The Association said “The policy stipulates three per cent processing fees for withdrawals and two per cent processing fees for lodgments of amounts above N500,000 for individual accounts while corporate accounts would attract five per cent processing fees for withdrawals and three per cent processing fees for lodgments of amounts above N3,000,000.
“While the objectives of the policy are quite laudable and developmental in nature, a major observation is the consequent effect on small and medium scale business circles in Nigeria where business confidence is still largely low. Because of this, a good volume of businesses are still largely in cash especially in the rural areas. Thus due to the likely negative effects in this critical segment of the economy, we have recommended a lower processing fees of between 0.5 per cent to 0.75 per cent and one per cent to 1.25 per cent for individual and business account holders respectively.
“The impact on the general economic performance and compliance to cashless policy would be observed and analysed for further amendments.”
ABCON also cautioned against the proposed increase in the Value Added Tax (VAT) to 7.5 per cent from 5.0 per cent, insisting that the increase will lead to more unemployment and poverty in the country.
The Association also faulted the move to expand the VAT net while also increasing VAT rate at the same time, as a conflicting strategy.
It stated: “The immediate implication is that every Nigerian will either directly or indirectly be affected by the whopping 50 per cent increase in VAT. The average VAT collection in the past six years is about N900 billion. The revenue is shared 15 per cent to the federal government, 50 per cent to states and 35 per cent to LGs net of four per cent cost of collection to FIRS.
“But beyond the revenue increase of about 50 per cent, there will be other attendant consequences like higher inflation rate, interest rate hike, more unemployment and people will generally become poorer.
“It will increase the burden on the poor and SMEs contrary to the 2017 National Tax Policy. We also believe that seeking to expand the VAT net while also increasing VAT rate at the same time is a conflicting strategy.
“Instead ABCON review is of the opinion that the system can generate twice as much from VAT at current rate by expanding the scope of threshold and ensuring a robust administration rather than by increasing rate.
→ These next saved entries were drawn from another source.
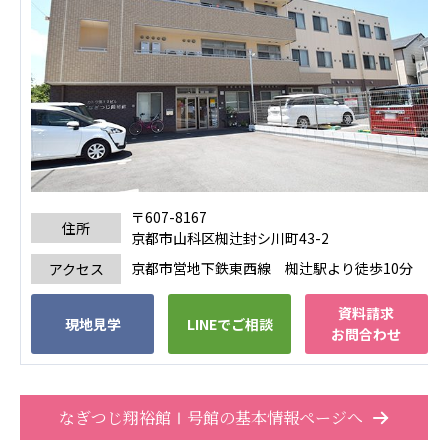
株式会社エネクト
株式会社 G.com R＆M
海外
海外グループ会社
美迪克（上海）商务咨询有限公司
共生（大連）商務諮詢有限公司
台灣善合股份有限公司
Angkor-Japan Friendship International
〒607-8167
Hospital
住所
京都市山科区椥辻封シ川町43-2
クヴィアン小学校・カンボジア日本友好共生クヴ
ィアン中学校
京都市営地下鉄東西線 椥辻駅より徒歩10分
アクセス
カンボジア日本友好技術教育センター
資料請求
NGO共生の家
現地見学
LINEでご相談
お問合わせ
G-COM JOINT STOCK COMPANY
海外子会社・合弁会社
瀋陽長者会
なぎつじ翔裕館Ⅰ号館の基本情報ページへ
上海介護施設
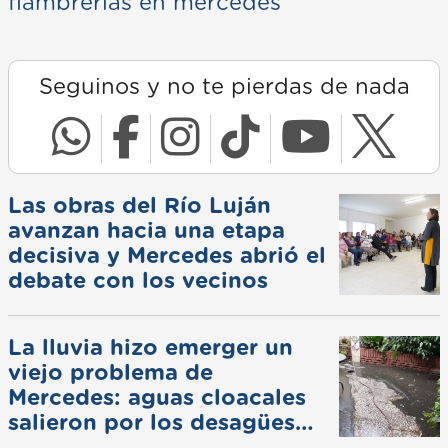
fiambrerias en mercedes
Seguinos y no te pierdas de nada
Las obras del Río Luján
avanzan hacia una etapa
decisiva y Mercedes abrió el
debate con los vecinos
La lluvia hizo emerger un
viejo problema de
Mercedes: aguas cloacales
salieron por los desagües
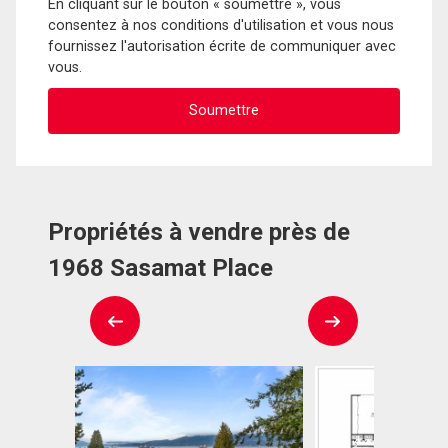
En cliquant sur le bouton « soumettre », vous
consentez à nos conditions d'utilisation et vous nous
fournissez l'autorisation écrite de communiquer avec
vous.
Propriétés à vendre près de
1968 Sasamat Place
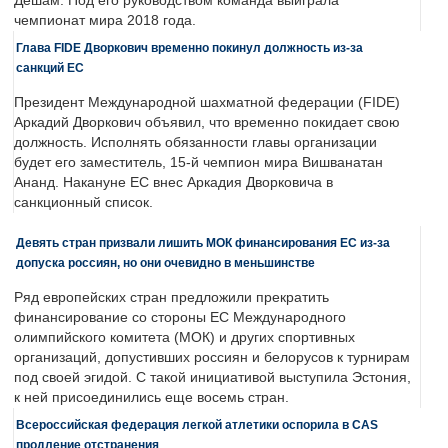
Дешам. Под его руководством команда выиграла
чемпионат мира 2018 года.
Глава FIDE Дворкович временно покинул должность из-за
санкций ЕС
Президент Международной шахматной федерации (FIDE)
Аркадий Дворкович объявил, что временно покидает свою
должность. Исполнять обязанности главы организации
будет его заместитель, 15-й чемпион мира Вишванатан
Ананд. Накануне ЕС внес Аркадия Дворковича в
санкционный список.
Девять стран призвали лишить МОК финансирования ЕС из-за
допуска россиян, но они очевидно в меньшинстве
Ряд европейских стран предложили прекратить
финансирование со стороны ЕС Международного
олимпийского комитета (МОК) и других спортивных
организаций, допустивших россиян и белорусов к турнирам
под своей эгидой. С такой инициативой выступила Эстония,
к ней присоединились еще восемь стран.
Всероссийская федерация легкой атлетики оспорила в CAS
продление отстранения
A review of VAT waivers, better policing of the border to improve import VAT collection, framework for VAT on imported services and digital economy.”
On the other hand, the Association expressed concern over the rising level of the nation’s public debt, calling on the federal government to express caution and reduction in the public debt.
In its review of the BDC subsector in Q3’19, the Association called on BDC operators to develop strategies for attracting autonomous foreign exchange as well as for boosting inter-BDC trade so as to reduce dependence on CBN intervention.
“As business confidence increases within the BDC sub-sector, traders should improve on strategies to attract autonomous foreign exchange sources as against rigid concentration of CBN intervention funds.
“With volumetric increase in foreign exchange liquidity within the sub-sector, INTER-BDC trade will be promoted resulting into dynamic exchange rate regimes derivatives. Thus, the framework and structure must be developed by the regulatory bodies and ABCON through adequate policies and supervision,” it stated.